If you are asked by the lady of the house, at an evening party, to sing, and you can really do so well, comply at once; but never sing at the request of another person. If you cannot or do not choose to sing, say so at once with seriousness and gravity, and put an end to the expectation promptly. After singing once or twice, cease and give place to others.
When singing or playing is going on, if you have no taste for music, you should still be profoundly silent. To converse, is annoying to the rest of the company, rude to the mistress of the house, and cruel to the performer.
Carefully avoid all peculiarities of manner; and every wish to show off, or to absorb conversation to yourself. Be also very careful not to appear to be wiser than the company. If a fact in history is mentioned, even if it be not quite correct, do not set the narrator right, unless in a very delicate and submissive manner. If an engraving of distant scenery or foreign buildings is shown, do not industriously point out inaccuracies. It may be that such occur, but finding fault is never acceptable; it conveys a censure on the taste or information of the possessor; or it suggests that he has been imposed upon—an idea which is always productive of mortification. Such attempts to appear wiser than the rest of the company, interfere with the pleasure of the party, and the person who falls into them is never long acceptable.
People sometimes say, that they are not invited to parties; they complain of neglect, and are out of humor with the world. Let such persons consider whether they have not brought upon themselves the neglect which they deplore.
Should the guests be numerous, and the space scarcely sufficient for their accommodation, it would be considered extremely ill-bred to take a place previously engaged; or, when joining a country dance, to push in at the middle or upper end. You must take your station below the last couple who are standing up.

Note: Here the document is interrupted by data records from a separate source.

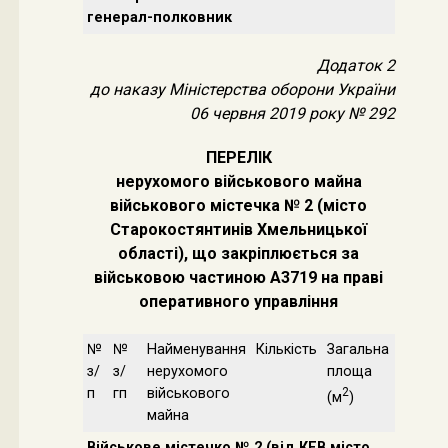
генерал-полковник
Додаток 2
до наказу Міністерства оборони України
06 червня 2019 року № 292
ПЕРЕЛІК
нерухомого військового майна
військового містечка № 2 (місто
Старокостянтинів Хмельницької
області), що закріплюється за
військовою частиною А3719 на праві
оперативного управління
№
№
Найменування
Кількість
Загальна
з/
з/
нерухомого
площа
п
гп
військового
2
(м
)
майна
Військове містечко № 2 (від КЕВ місто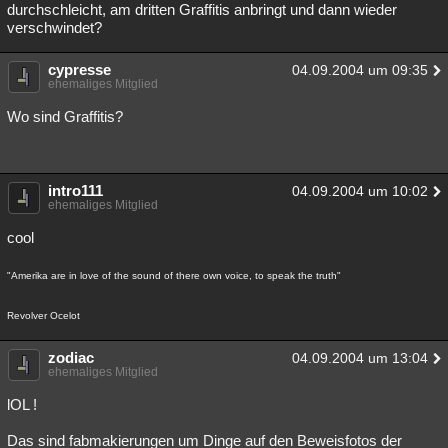
durchschleicht, am dritten Graffitis anbringt und dann wieder
verschwindet?
cypresse
04.09.2004 um 09:35
ehemaliges Mitglied
Wo sind Graffitis?
intro111
04.09.2004 um 10:02
ehemaliges Mitglied
cool
"Amerika are in love of the sound of there own voice, to speak the truth"
Revolver Ocelot
zodiac
04.09.2004 um 13:04
ehemaliges Mitglied
lOL !
Das sind fabmakierungen um Dinge auf den Beweisfotos der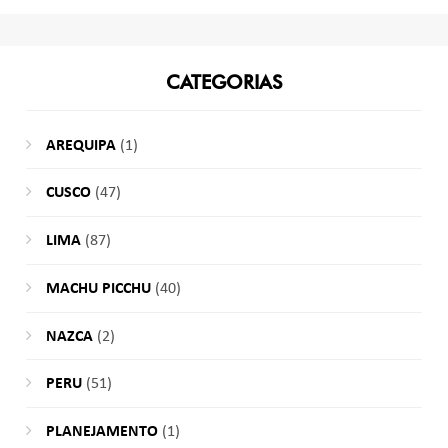
CATEGORIAS
AREQUIPA
(1)
CUSCO
(47)
LIMA
(87)
MACHU PICCHU
(40)
NAZCA
(2)
PERU
(51)
PLANEJAMENTO
(1)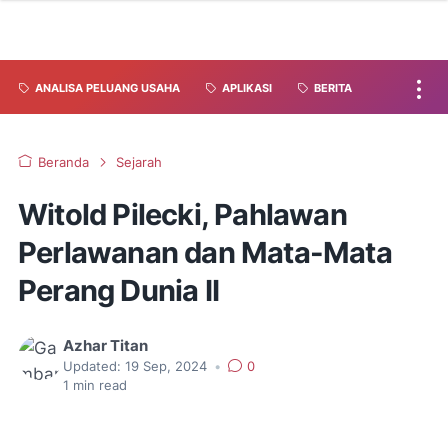
ANALISA PELUANG USAHA
APLIKASI
BERITA
Beranda
Sejarah
Witold Pilecki, Pahlawan
Perlawanan dan Mata-Mata
Perang Dunia II
Azhar Titan
Updated:
19 Sep, 2024
•
0
1
min read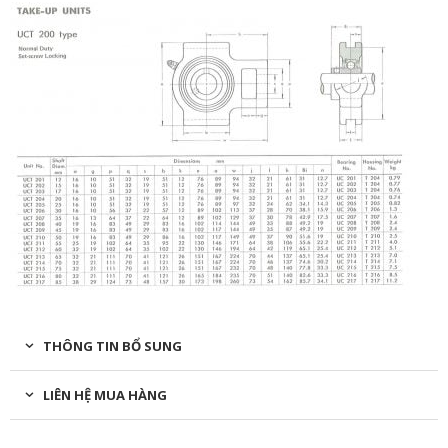
THÔNG TIN BỔ SUNG
LIÊN HỆ MUA HÀNG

If there be a supper, the gentleman should conduct to the supper-room his last partner, unless he have a prior engagement, or is asked by the host to do otherwise. In the latter case, he should provide his partner with a substitute, at the same time making a handsome apology.
No gentleman should offer his services to conduct a lady home, without being acquainted with her, unless he have been requested so to do by the host.
When any of the carriages of the guests are announced, or the time for their departure arrived, they should make a slight intimation to the hostess, without, however, exciting any observation, that they are about to depart. If this cannot be done without creating too much bustle, it will be better for the visitors to retire quietly without saying good-night, for when people are seen to be leaving, it often breaks up the party. An opportunity, however, may previously be sought of intimating to the hostess your intention to retire, which is more respectful.
During the course of the week, the hostess will expect to receive from every guest a call, where it is possible, or cards expressing the gratification experienced from her entertainment. This attention is due to every lady for the pains and trouble she has been at, and tends to promote social, kindly feelings.